We have shown that robust predictive models for demand of parking facilities can be obtained from open parking status data and that classic regression techniques readily generate predictions with acceptable error rates while providing easy to understand models for decision makers and easy to implement equations and rules to implement decision-making algorithms. We have seen that contextual data related to (public and school) holidays and weather data can decrease prediction errors significantly and also show higher coefficients of determination \( R^{2} \).

We are currently pursuing several directions to expand our results. First, we intend assessing the stability of the models with more data. This does include (a) stabilization with data of other cities with published DATEX II parking status and (b) addressing the challenges of irregularities by compensating failures in data provision with similar data providers.

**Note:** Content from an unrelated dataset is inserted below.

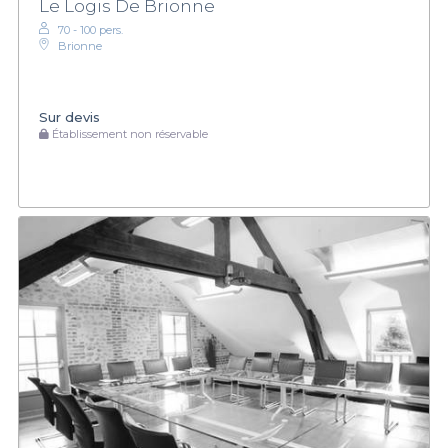
Le Logis De Brionne
70 - 100 pers.
Brionne
Sur devis
Établissement non réservable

We are currently benchmarking our results with other algorithms for multivariate time series with complex seasonality from the statistical community such as multivariate volatility models [13] as well as other supervised algorithms from the machine learning community that have been proposed for parking predictions such as wavelet neural networks [14].

Another direction for future research will be to develop an approach for short-term demand forecasts that considers the last known status as well as expected progressions from this status into the next couple of hours.

We will publish the data set after the anonymous review of this paper in an open data repository to provide a benchmark for parking prediction models since prior work on parking demand forecasts is based on proprietary data sets and our data set is the largest generally available dataset encompassing data from several parking facilities.